A few hundred miles southeast of Misool lie the similarly abundant and protected waters of Triton Bay, hailed as the next frontier of diving in Indonesia after Raja Ampat and Komodo. Its dive sites were first surveyed in 2006, but the big attraction here is the chance to swim with the world’s largest fish. Whale sharks loiter by the trimaran fishing platforms, or bagans, that anchor in Namatota Strait and use their metre-and-a-half-wide mouths to vacuum fish from the submerged storage nets. For a small fee, fishermen will also happily hand-feed the giants for the entertainment of divers and snorkellers. 

It is an arresting experience to leap off a tender and come face-to-fin with a seven-metre beast. Especially one as handsome as the whale shark, with its striking Morse-code livery of dots and dashes. The locals call these magnificent creatures ikan hiu bodoh – “stupid fish” – because they are so docile (the only real threat to humans is being winded by a wayward tail).

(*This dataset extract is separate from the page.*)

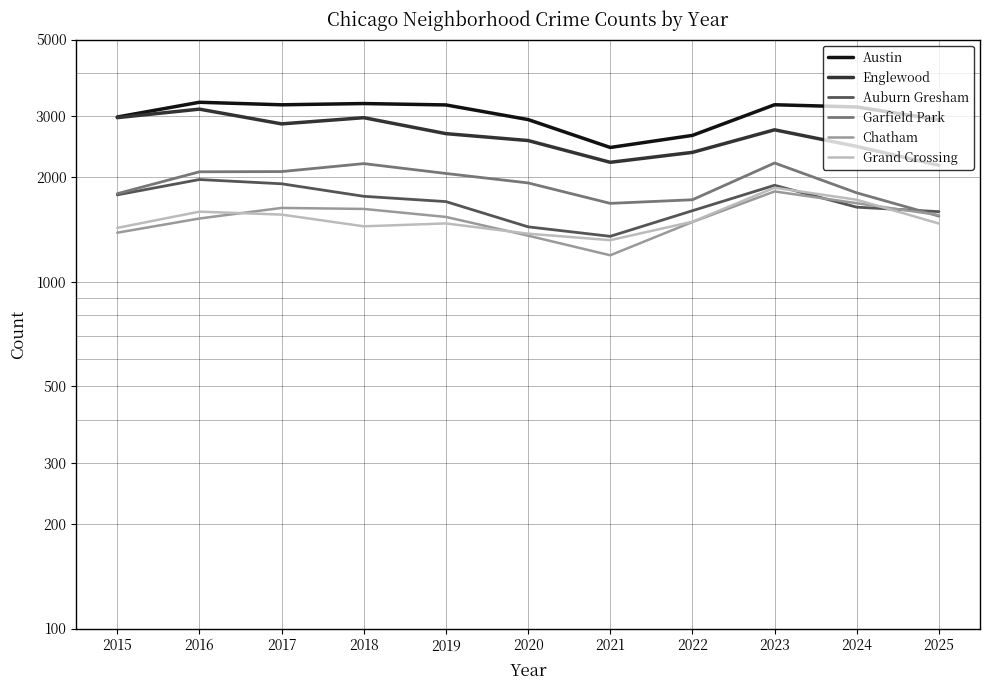

True or false: Garfield Park has a value of 2585 at 2021.

False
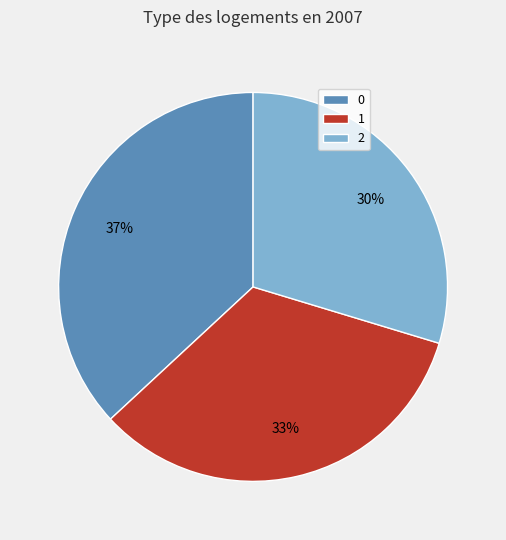

To the nearest percent, what is the difference between the largest and smallest slice percentages?

7%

The interaction lacks the authenticity of Misool, but the thrills are genuine. On a second visit to the bagans, divers and snorkellers alike were spellbound as dozens of dolphins joined two whale sharks in the feeding frenzy. Friedman, who has logged 3,500 dives in his career, declared it the best he has ever done.

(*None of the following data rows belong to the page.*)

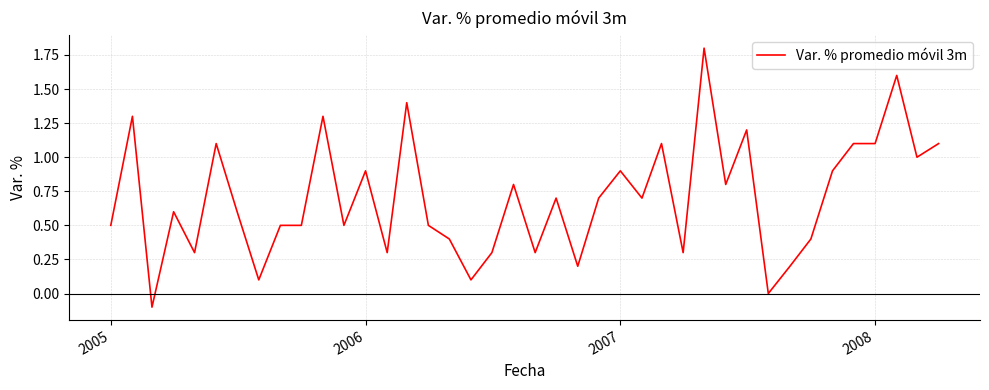

What is the difference between the maximum and minimum values?

1.9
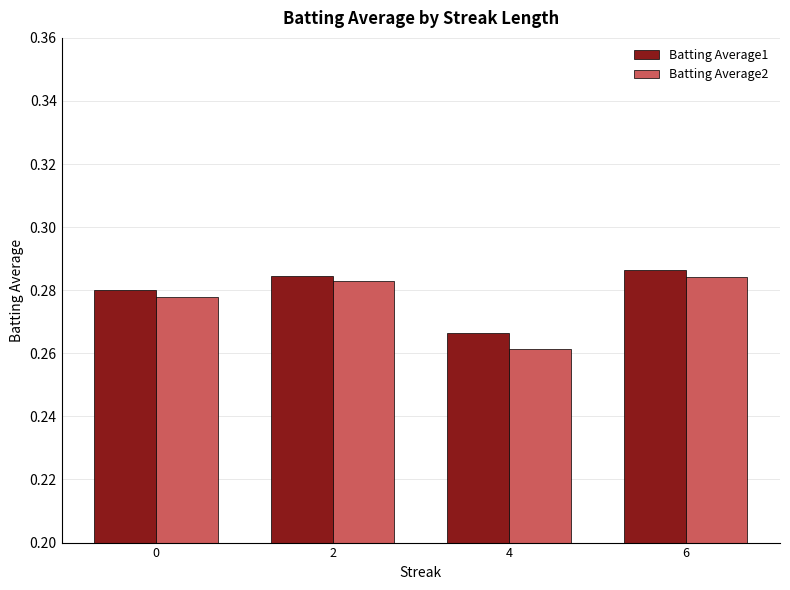

Between 2 and 4, which series saw the biggest shift?

Batting Average2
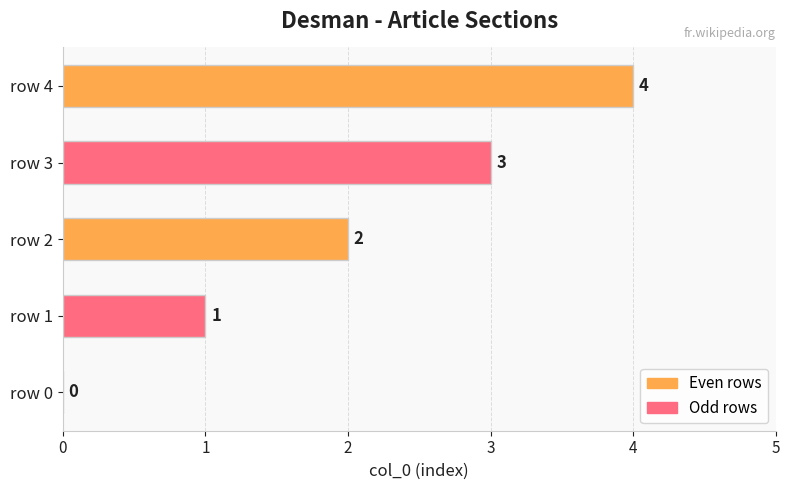

Which category has the highest value across all series?

row 4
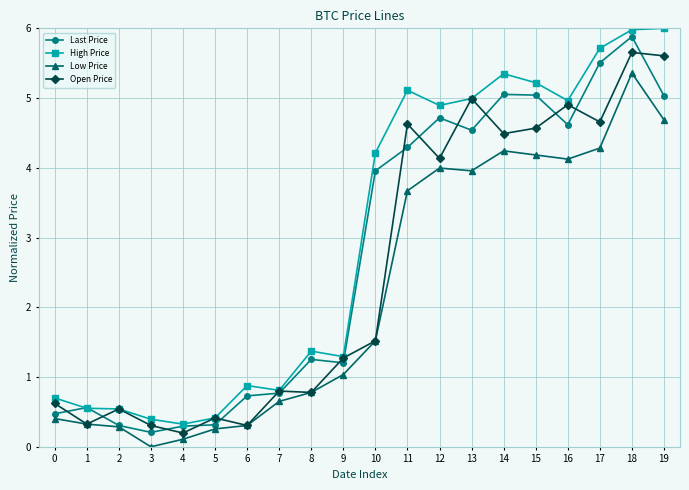

Rank the series at 18 from highest to lowest value.

High Price, Last Price, Open Price, Low Price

It had been a voyage of epiphanies. By the time we pulled into port at Tual, the now brown-limbed people aboard the Kudanil Explorer had been transformed. Physically, obviously, but also mentally – perhaps a few even spiritually – after a journey of unforgettable firsts. No two Kudanil expeditions will be identical but there’s a chance to relive the above itinerary, more or less, in November, when Friedman next joins the ship. Sabuda Island is definitely on the agenda. He’s got the fishermen’s phone numbers to call ahead – and this time, they’ve promised to bring lobster.